Sep 7 2016
A new type of optical soliton wave has been discovered by a team of applied scientists headed by Caltech's Kerry Vahala. This optical soliton wave travels in the wake of other soliton waves, using the energy of the other wave.
Solitons are localized waves that act like particles: as they move across space, they retain their form and shape rather than spread as other waves do. Scottish engineer John Scott Russell came across these waves in 1834 when he observed an odd wave that formed after the abrupt stop of a barge in the Union Canal between Edinburgh and Falkirk.
Russell tracked the resulting wave for a few miles, and witnessed that it retained its shape as it moved, until he finally lost track of it. He called his sighting a "wave of translation."
Towards the end of the century, the occurrence had been analyzed mathematically, which then produced the concept of the soliton wave.
Under usual conditions, waves are inclined to disperse as they travel across space. To better understand, imagine tossing a stone into a lake, and the ripples will eventually die down as they disperse away from the point of impact; however solitons do not.
In addition to water waves, solitons can transpire as light waves. The team led by Vahala analyzes light solitons by making them recirculate continuously in micrometer-scale circular circuits called optical microcavities.
Solitons can also be used in the development of very accurate optical clocks, and can be applied in microwave oscillators that are used for navigation and radar instruments.
However despite years of research, a soliton is yet to be observed as acting in a dependent - nearly parasitic - manner.
This new soliton rides along with another soliton—essentially, in the other soliton's wake. It also syphons energy off of the other soliton so that it is self-sustaining. It can eventually grow larger than its host.
Kerry Valhala, Caltech
Vahala is the Ted and Ginger Jenkins Professor of Information Science and Technology and Applied Physics and executive officer for applied physics and materials science in the Division of Engineering and Applied Science.

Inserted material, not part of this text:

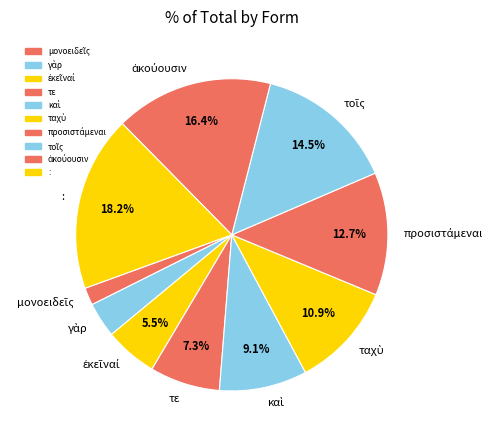

Which category has the biggest portion of the pie?

:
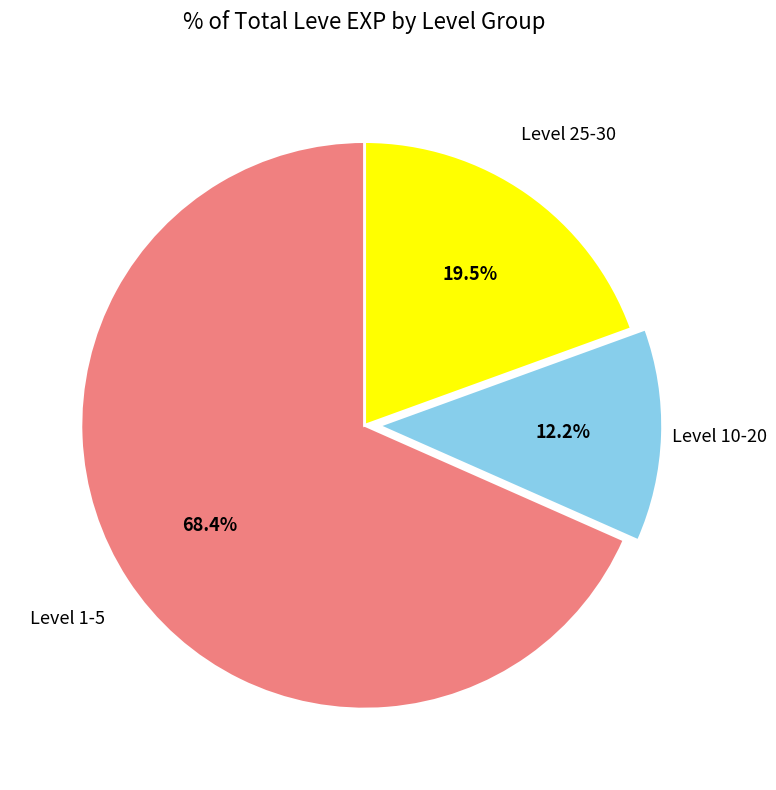

Is there any slice that represents more than half of the pie?

Yes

Vahala compares these recently discovered solitons to a carnivorous tropical fish known as pilot fish, which swim close to a shark in order to pick up scraps from the shark's feed. The pilot fish minimizes the drag of water on their own body by swimming in the shark's wake, so they can travel without putting in much effort.
Vahala is the corresponding author of a paper in the Nature Physics journal, which showcases and illustrates the new type of soliton, christened as the "Stokes soliton." Caltech graduate students Qi-Fan Yang and Xu Yi were the first to spot this new soliton.
As the new soliton had the ability to directly match the shape and position of the original soliton, Yang's and Yi's initial reaction to the wave was to suspect that lab instrumentation was faulty.
We confirmed that the signal was not an artifact of the instrumentation by observing the signal on two spectrometers. We then knew it was real and had to figure out why a new soliton would spontaneously appear like this.
Qi-Fan Yang, Graduate Student, Caltech
The microcavities that Vahala and his team use comprise of a laser input that provides the energy for the solitons. This energy cannot be immediately absorbed by the Stokes soliton - the "pilot fish." Instead, the energy is absorbed by the "shark" soliton. Vahala and his team discovered that the energy is then drawn away by the pilot fish soliton, which grows in size while the other soliton diminishes.
"Once we understood the environment required to sustain the new soliton, it actually became possible to design the microcavities to guarantee their formation and even their properties like wavelength—effectively, color," Yi says. Yi and Yang collaborated with graduate student Ki Youl Yang on the research.
This research is illustrated in a paper titled "Stokes solitons in optical microcavities," published on September 5. The research received financially assistance from the Defense Advanced Research Projects Agency under the PULSE Program; NASA; the Kavli Nanoscience Institute; and the Institute for Quantum Information and Matter, a National Science Foundation Physics Frontiers Center supported by the Gordon and Betty Moore Foundation.